■ **EXERCISE AIM**
Restate each entry exactly, without pictures.

*** EXERCISE INPUT ***

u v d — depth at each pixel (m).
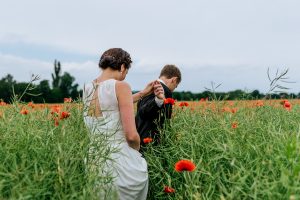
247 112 5.52
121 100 3.91
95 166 3.40
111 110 3.92
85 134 3.72
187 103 5.70
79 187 3.21
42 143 3.49
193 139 4.55
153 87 5.01
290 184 2.93
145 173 3.97
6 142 3.55
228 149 3.92
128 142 3.94
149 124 5.10
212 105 5.48
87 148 3.50
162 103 4.92
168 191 3.98
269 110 5.58
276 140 3.71
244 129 4.41
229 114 5.31
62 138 3.53
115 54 4.13
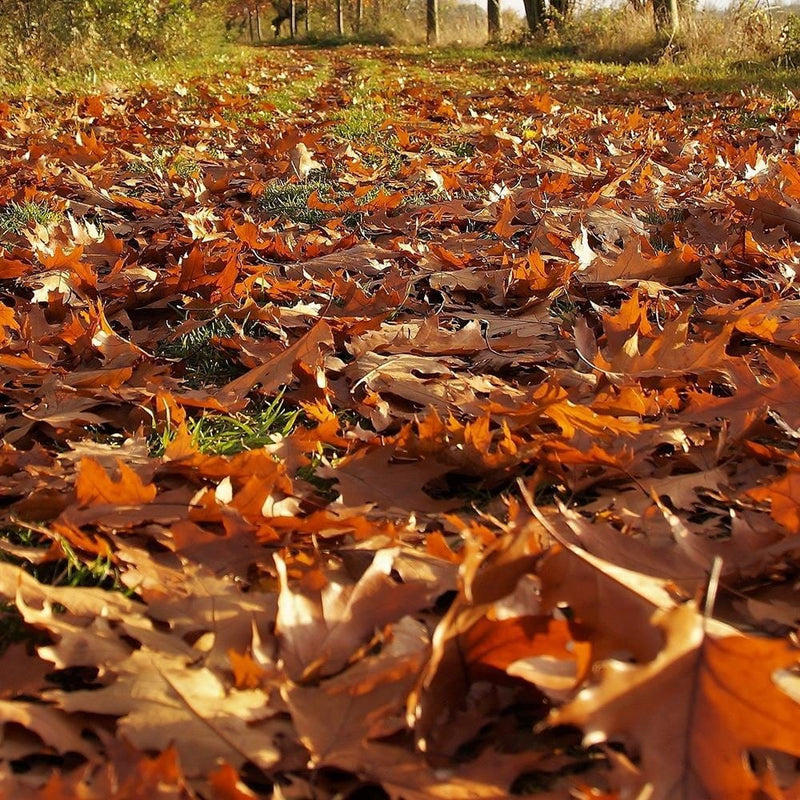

***

■ **REPLY**
u v d — depth at each pixel (m).
247 112 5.52
121 100 3.91
95 166 3.40
111 110 3.92
85 134 3.72
187 103 5.70
79 187 3.21
42 143 3.49
193 139 4.55
153 87 5.01
290 184 2.93
145 173 3.97
6 142 3.55
228 149 3.92
128 142 3.94
149 124 5.10
212 105 5.48
87 148 3.50
162 103 4.92
168 191 3.98
269 110 5.58
276 140 3.71
244 129 4.41
229 114 5.31
62 138 3.53
115 54 4.13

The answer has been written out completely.